# Data preprocessing

How will you tokenize the data set? What will consist of a singular sequence, a poem, a stanza, or a line? Do you keep some words tokenized as bigrams? Do you split hyphenated words? How will you handle punctuation? 

Tokenize words in sonnet. Give HMM each line to train on.
Keep apostrophes and hyphens in a given word and remove other punctuation

Map words to a unique ID in a dictionary. Then map unique ID to number of syllables another dictionary.

In [1]:
import itertools
import nltk
from nltk.corpus import cmudict
nltk.download('cmudict')

[nltk_data] Downloading package cmudict to
[nltk_data]     C:\Users\alyci\AppData\Roaming\nltk_data...
[nltk_data]   Package cmudict is already up-to-date!


True

In [2]:
def get_sonnets(filename):
    """ Returns list of separate sonnets in the file. 
    Each line of a sonnet is a list of words (tokens). """
    with open(filename) as file:
        sons, son = [], []
        for line in file:
            line = line.strip()
            if line.isdigit() == False:
                lst = line.lower().translate(str.maketrans('', '', ',:;.?!()')).split()
                if len(lst) > 0: # count words in line
                    son.append(lst)
                elif len(son) > 0:
                    sons.append(son)
                    son = []
    sons.append(son) # add the final sonnet
    return sons

In [3]:
def count_syl(word):
    """ Returns number of syllables in a word.
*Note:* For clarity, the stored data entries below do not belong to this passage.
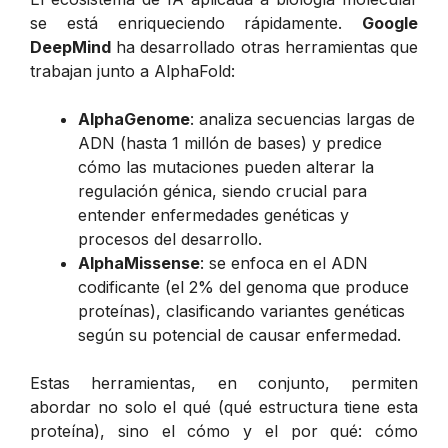
se está enriqueciendo rápidamente.
Google
DeepMind
ha desarrollado otras herramientas que
trabajan junto a AlphaFold:
AlphaGenome
: analiza secuencias largas de
ADN (hasta 1 millón de bases) y predice
cómo las mutaciones pueden alterar la
regulación génica, siendo crucial para
entender enfermedades genéticas y
procesos del desarrollo.
AlphaMissense
: se enfoca en el ADN
codificante (el 2% del genoma que produce
proteínas), clasificando variantes genéticas
según su potencial de causar enfermedad.
Estas herramientas, en conjunto, permiten
abordar no solo el qué (qué estructura tiene esta
proteína), sino el cómo y el por qué: cómo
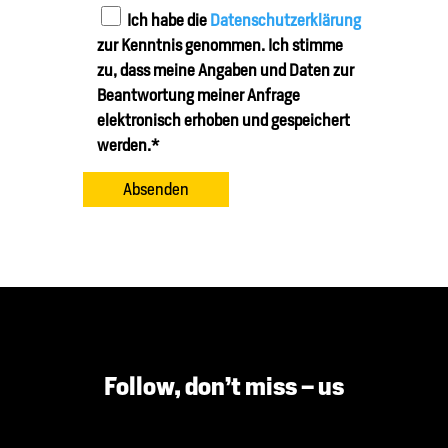
Ich habe die
Datenschutzerklärung
zur Kenntnis genommen. Ich stimme
zu, dass meine Angaben und Daten zur
Beantwortung meiner Anfrage
elektronisch erhoben und gespeichert
werden.*
Follow, don’t miss – us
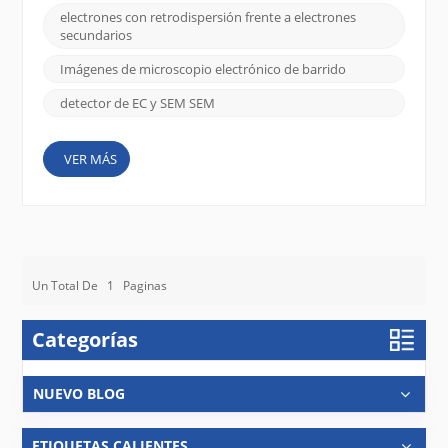
microscopía electrónica, comprender estos dos
electrones con retrodispersión frente a electrones
tipos de electrones es esencial para interpretar
secundarios
imágenes y optimizar los resultados. En este blog,
desglosaremos ...
Imágenes de microscopio electrónico de barrido
detector de EC y SEM SEM
VER MÁS
Un Total De
1
Paginas
Categorías
NUEVO BLOG
ETIQUETAS CALIENTES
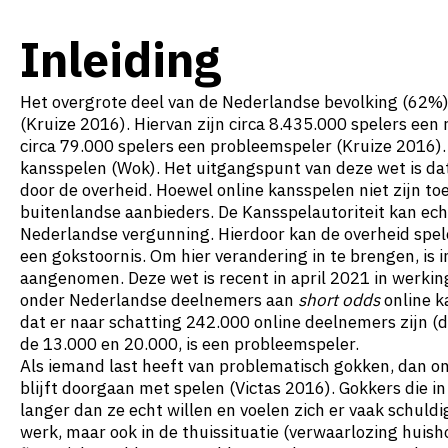
Inleiding
Het overgrote deel van de Nederlandse bevolking (62%)
(Kruize 2016). Hiervan zijn circa 8.435.000 spelers een 
circa 79.000 spelers een probleemspeler (Kruize 2016)
kansspelen (Wok). Het uitgangspunt van deze wet is dat 
door de overheid. Hoewel online kansspelen niet zijn t
buitenlandse aanbieders. De Kansspelautoriteit kan ec
Nederlandse vergunning. Hierdoor kan de overheid spele
een gokstoornis. Om hier verandering in te brengen, is 
aangenomen. Deze wet is recent in april 2021 in werki
onder Nederlandse deelnemers aan
short odds
online k
dat er naar schatting 242.000 online deelnemers zijn (d
de 13.000 en 20.000, is een probleemspeler.
Als iemand last heeft van problematisch gokken, dan on
blijft doorgaan met spelen (Victas 2016). Gokkers die 
langer dan ze echt willen en voelen zich er vaak schuldi
werk, maar ook in de thuissituatie (verwaarlozing huish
Taken
    from StackOverflow. """
    d = cmudict.dict()
    if word in d:
        return max([len([y for y in x if y[-1].isdigit()]) for x in d[word.lower()]])
    
    count = 0
    vowels = 'aeiouy'
    
    if word[0] in vowels:
        count +=1
    for index in range(1, len(word)):
        if word[index] in vowels and word[index-1] not in vowels:
            count +=1
    if word.endswith('e'):
        count -= 1
    if word.endswith('le'):
        count+=1
    if count == 0:
        count +=1
    return count

def get_syl(dic_to_ids):
    """ Returns dictionary of IDs to syllables given 
    a dictionary mapping words to ids. """
    dic = {}
    for word in dic_to_ids.keys():
        id_ = dic_to_ids[word]
        if "'" in word:
            dic[id_] = 1
        else:
            dic[id_] = sum(count_syl(w) for w in word.split("-"))
        
    return dic

In [4]:
def get_id(lines):
    """ Returns dictionary of words to IDs and 
    dictionary of IDs to words. """
    dic_to_ids, dic_to_words = {}, {}
    id_ = 0
    for line in lines:
        for word in line:
            if word not in dic_to_ids:
                dic_to_ids[word] = id_
                dic_to_words[id_] = word
                id_ += 1
    return dic_to_ids, dic_to_words

In [5]:
# Main function, which separates quatrains and couplets
# Set reverse to true to receive data with each line backwards
def get_mappings(filename):
    """ Returns dictionary of words to IDs, dictionary of IDs to words, 
    and dictionary of IDs to syllables. """
    sonnets = get_sonnets(filename)
    lines = list(itertools.chain.from_iterable(sonnets)) # list of lines
    dic_to_ids, dic_to_words = get_id(lines)
    dic_syl = get_syl(dic_to_ids)
    
    return dic_to_ids, dic_to_words, dic_syl

In [6]:
file = 'data/shakespeare.txt'
dic_to_ids, dic_to_words, dic_syl = get_mappings(file)

KeyboardInterrupt: